Combination of cell penetrating peptides and heterologous DNA prime/protein boost strategy enhances immune responses against HIV-1 Nef antigen in BALB/c mouse model.

To develop a strong HIV specific T-cell response, the HIV-1 Tat and Nef regulatory proteins have been known as attractive antigenic candidates in vaccine design. A peptide transduction domain of Tat (48-60 aa) could act to deliver other therapeutic molecules into different cells. In this line, several cell-penetrating peptides (CPPs) have been designed to transfer DNA, siRNA, polypeptides and proteins into cells through non-covalent approach such as CADY and PEP families. Some studies showed that the endogenous adjuvants including heat shock protein Gp96 could stimulate antigen-specific T cell immune responses. In this study, different Nef DNA and protein constructs were generated, and their abilities were evaluated to induce T cell immune responses and humoral immunity in mouse model. A novel prime-boost immunization approach was also used in which the priming injections consisted of Nef/Tat (PTD)-Nef DNA plus Gp96 DNA followed by Nef/Tat (PTD)-Nef protein formulated in Freund's adjuvant or the Pep-1 and Cady-2 CPPs. Generally, our results indicated that Tat (PTD)-Nef fusion DNA or protein could significantly elicit higher humoral and cellular immune responses than Nef DNA or protein, respectively. Analysis of the immune responses demonstrated that the Tat (PTD)-Nef+Gp96 DNA prime/Tat (PTD)-Nef protein+Cady-2 boost regimen significantly enhanced the Nef/Tat (PTD)-Nef-specific T cell responses. This modality induced high levels of IgG2a and IFN-γ directed toward Th1 responses, and also Cytotoxic T Lymphocytes (CTLs) activity as compared to other immunization strategies. The immunostimulatory properties of Pep-1 and Freund's adjuvant were almost similar in different immunization strategies. These findings showed that the use of Tat (PTD)-Nef antigen in prime-boost strategy along with Gp96 adjuvant and Cady-2 CPP may have practical implications for developing HIV-1 vaccine in large animal model.

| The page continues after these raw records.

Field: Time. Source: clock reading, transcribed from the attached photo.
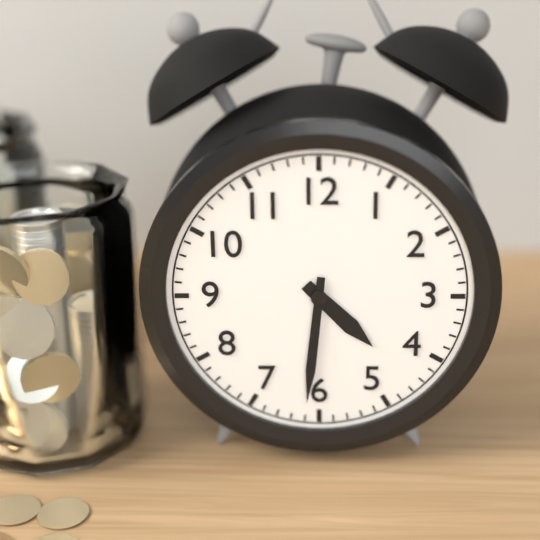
4:31
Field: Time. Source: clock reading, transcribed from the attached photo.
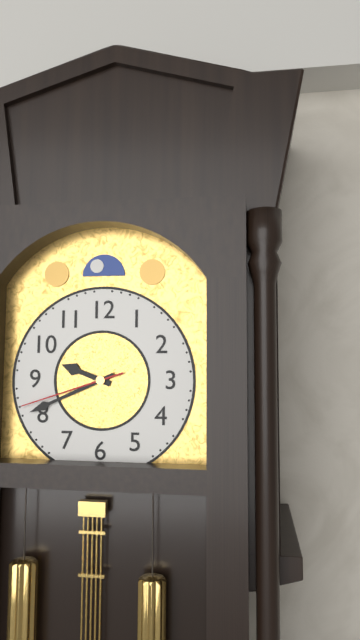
9:41:42
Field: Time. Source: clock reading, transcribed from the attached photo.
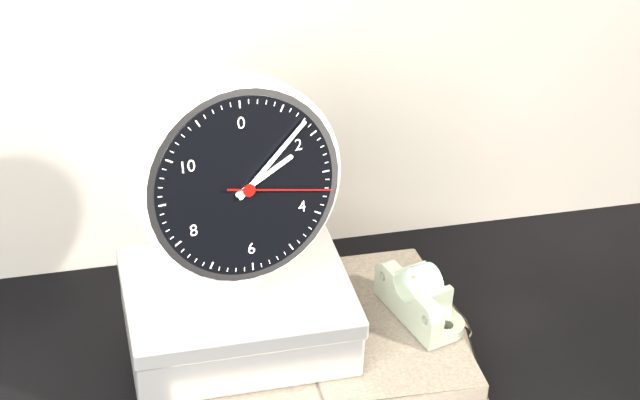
2:08:17
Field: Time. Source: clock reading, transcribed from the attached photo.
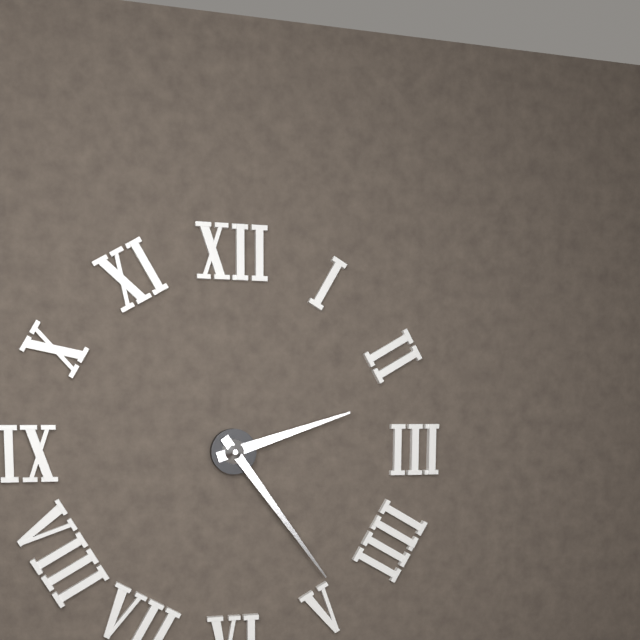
2:24
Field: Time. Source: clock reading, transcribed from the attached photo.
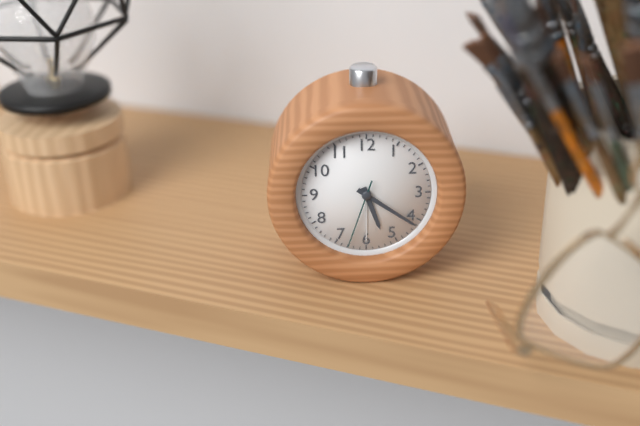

The Efficiency of Tat Cell Penetrating Peptide for Intracellular Uptake of HIV-1 Nef Expressed in E. coli and Mammalian Cell.

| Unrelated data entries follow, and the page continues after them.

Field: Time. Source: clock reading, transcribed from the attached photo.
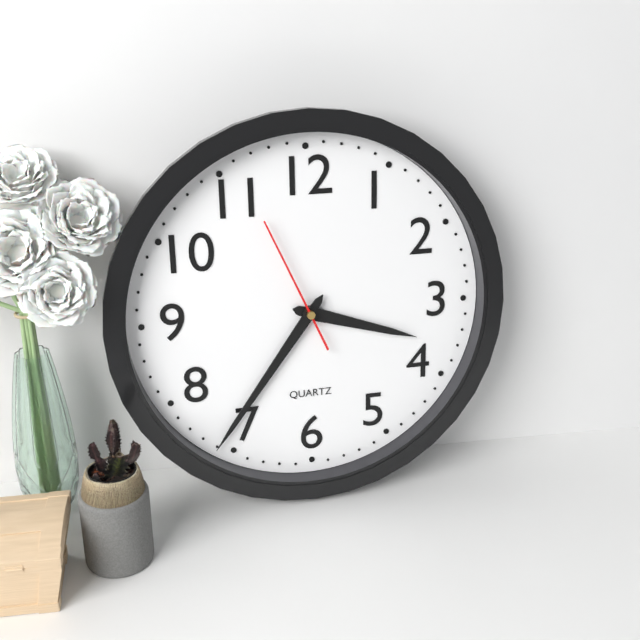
3:36:56
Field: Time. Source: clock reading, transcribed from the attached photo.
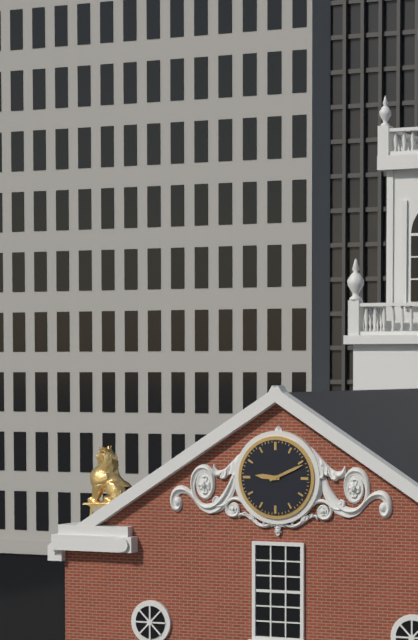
9:11
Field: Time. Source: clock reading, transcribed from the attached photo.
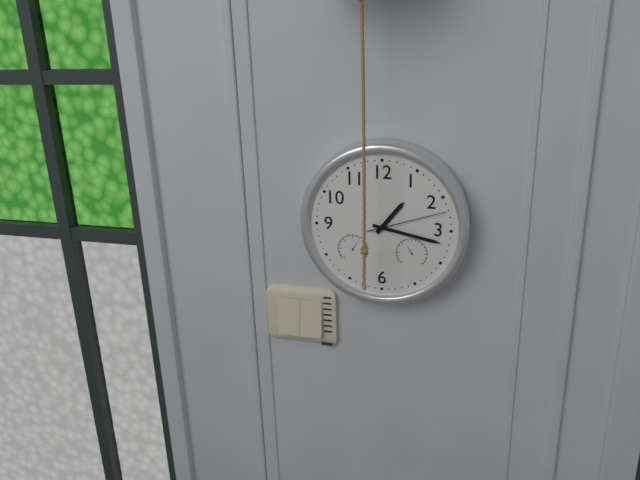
1:17:12
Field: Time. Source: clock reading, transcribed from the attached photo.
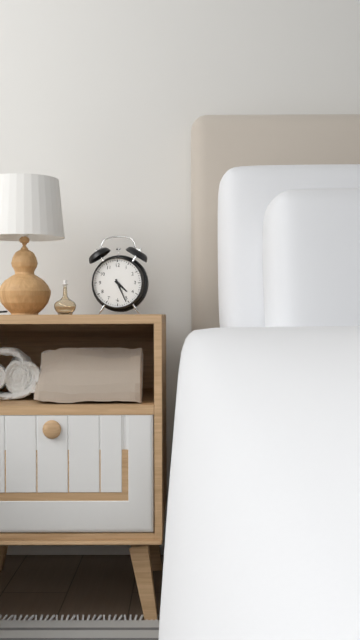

BACKGROUND: Cell penetrating peptides (CPPs) or protein transduction domains (PTDs) have been known as a new field in cargo delivery. These peptides such as Tat, Pep-1 and Cady-2 are able to deliver genes and biologically active proteins to cytoplasmic compartments via the plasma membrane. METHODS: In current study, the efficiency of pEGFP-N1 eukaryotic vector for expression of HIV-1 Tat- Nef fusion was evaluated in HEK-293T cells using TurboFect transfection reagent. In addition, the recombinant GST-Tat-Nef protein was generated in E. coli and transfected using two amphipathic CPPs (Pep-1 and Cady-2) into mammalian cells. The size and morphology of the CPP/GST-Tat-Nef complexes were evaluated by scanning electron microscopy (SEM), Zetasizer, and SDS-PAGE. The transfection of HIV-1 GST-Tat-Nef protein was also analyzed using SDS-PAGE and western blotting. RESULTS: Our data indicated that the recombinant GST-Tat-Nef protein generated in BL21 strain migrated as a clear band of ~ 52 kDa in SDS-PAGE. The results of SEM and Zetasizer confirmed the formation of protein/ Pep-1 or protein/ Cady-2 nanoparticles less than 200 nm in diameter. Tat CPP fused to Nef protein could deliver the recombinant Nef protein alone and notably by forming the noncovalent complexes with TurboFect, Pep-1 and Cady-2 as detected in western blotting. Moreover, intracellular uptake of Tat-Nef gene and subsequently its expression in mammalian cells was considerably higher than that for Nef gene. CONCLUSION: This data indicated that the Tat gene sequence could also increase the transfection of Nef gene in vitro. Generally, the Tat-Nef interaction led to enhance further gene expression and also protein delivery.